Seeking to accommodate community newspaper publishers squeezed by the recession, the Audit Bureau of Circulations board has given its final approval for a new Community Newspaper Audit service with lower costs and simpler requirements.
The new discounted service, open to all newspapers with a daily average circulation under 25,000, is set to debut in March 2010 in U.S. markets. Canada will follow later that year.
The new CNA service will be supported by all-inclusive fees, beginning at just $2,000 per year.

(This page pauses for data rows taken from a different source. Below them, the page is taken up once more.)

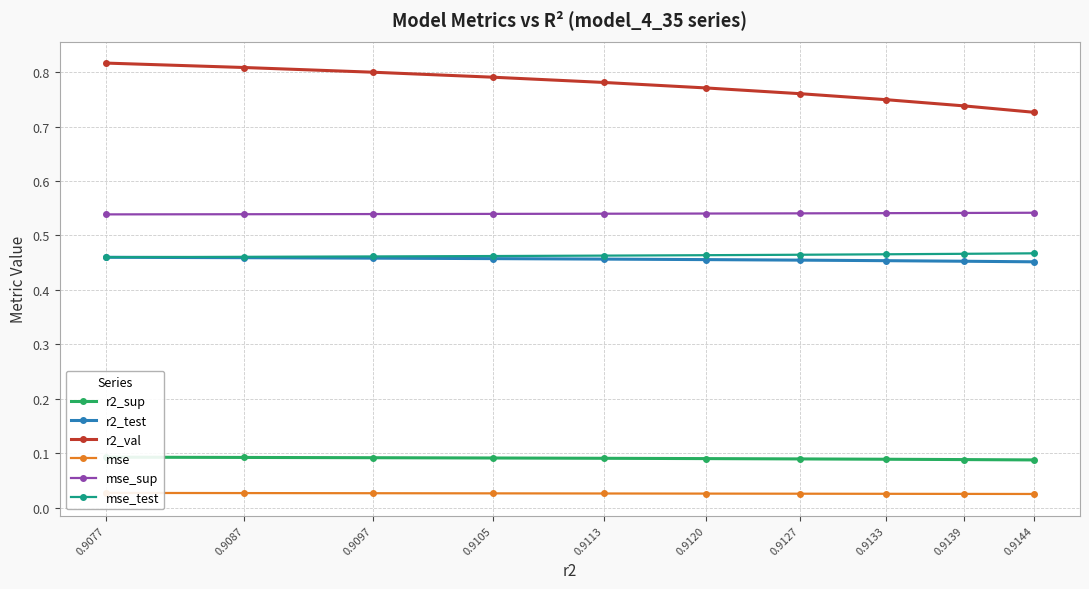

At 0.9105, list the series in order from smallest to largest.

mse, r2_sup, r2_test, mse_test, mse_sup, r2_val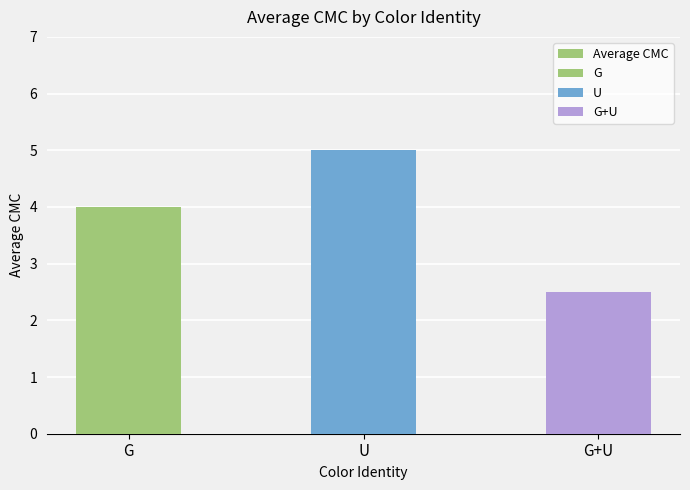

How many values exceed 4?

1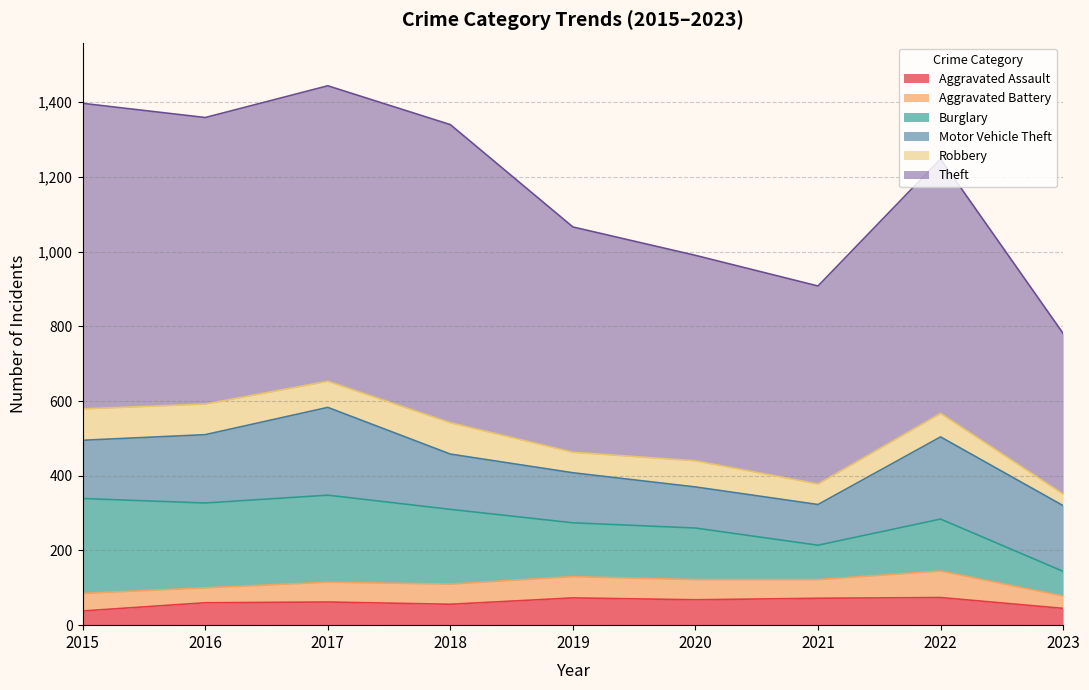

How many interior local valleys does the Robbery series have?

3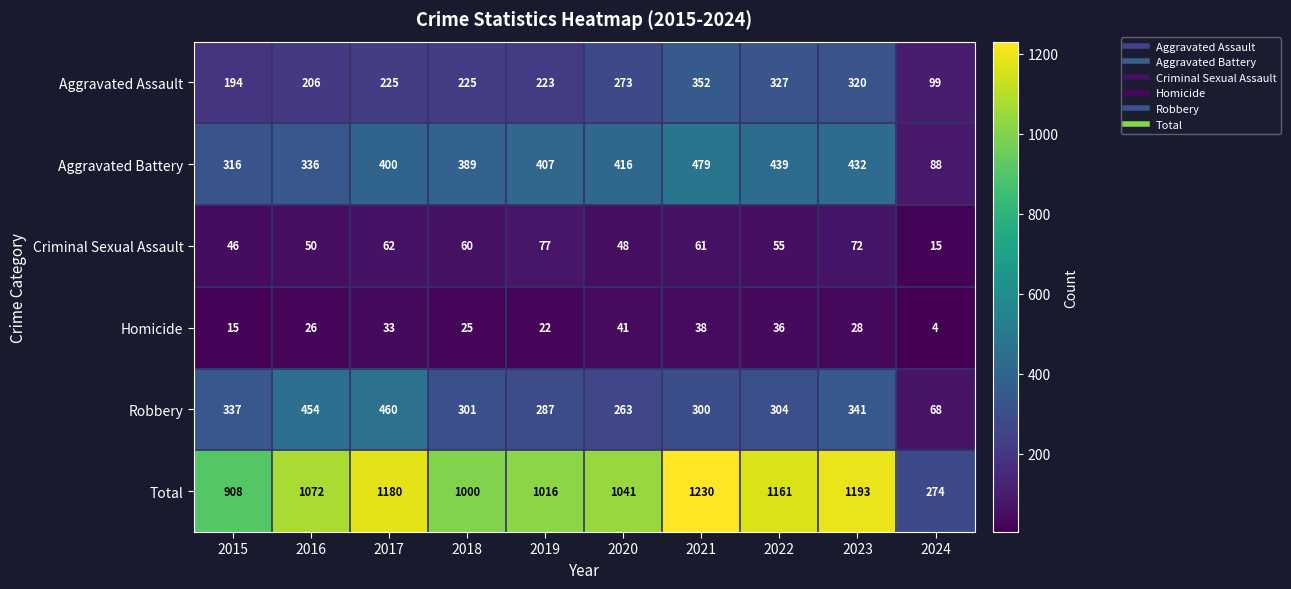

At which category is the sum across all series the highest?

2021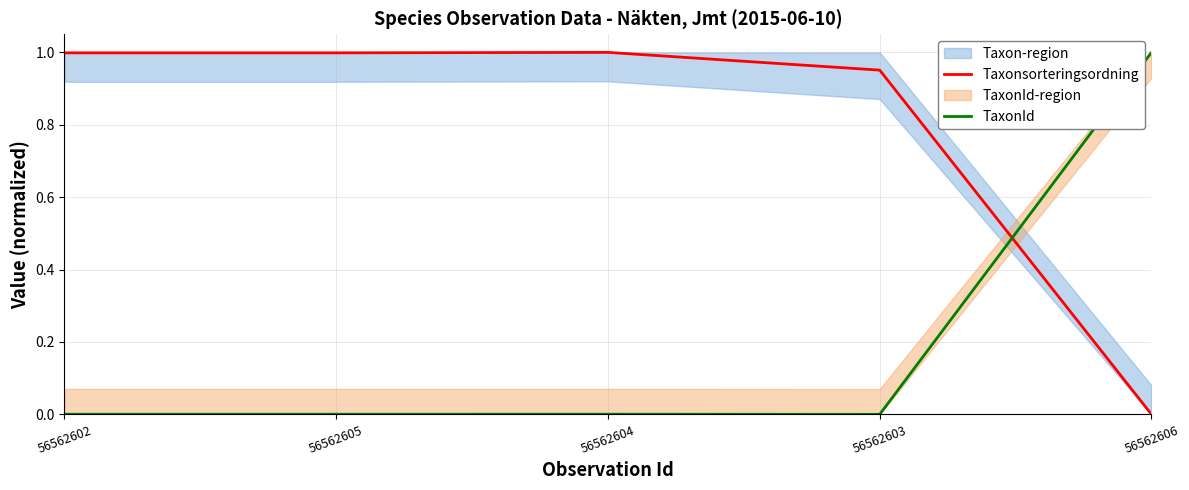

At 56562604, list the series in order from smallest to largest.

TaxonId, Taxonsorteringsordning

It also simplifies requirements for complying with the audit, which should allow publishers to reduce the amount of time spent assembling data for the audit and lower administrative costs. The low-cost service also brings inclusion in ABC's online database, a searchable resource for advertisers and ad agencies.
While not impervious to the effects of the economic downturn, smaller community newspapers have, on the whole, fared substantially better than big metro dailies, which tend to dominate headlines with their dramatic revenue declines.
According to a long-term study from the Inland Press Association, newspapers with circulations under 15,000 did see revenue grow 2.4% over the last five years. While only a modest increase, that's far better than the newspaper business overall, which saw total revenues decline 22% from 2004-2008, according to the Newspaper Association of America.
It's hard to find reliable numbers for smaller newspapers, which are often privately owned, but Cribb Greene & Associates -- a broker which handles M&A for small newspapers -- said ad revenues are typically only down 10% to 15%.
Separately, the ABC board also reiterated its support for a task force that is studying how changes in publishing and distribution, and the emergence of print-digital hybrid models affect advertising. Findings will have implications for ABC measurement and reporting standards.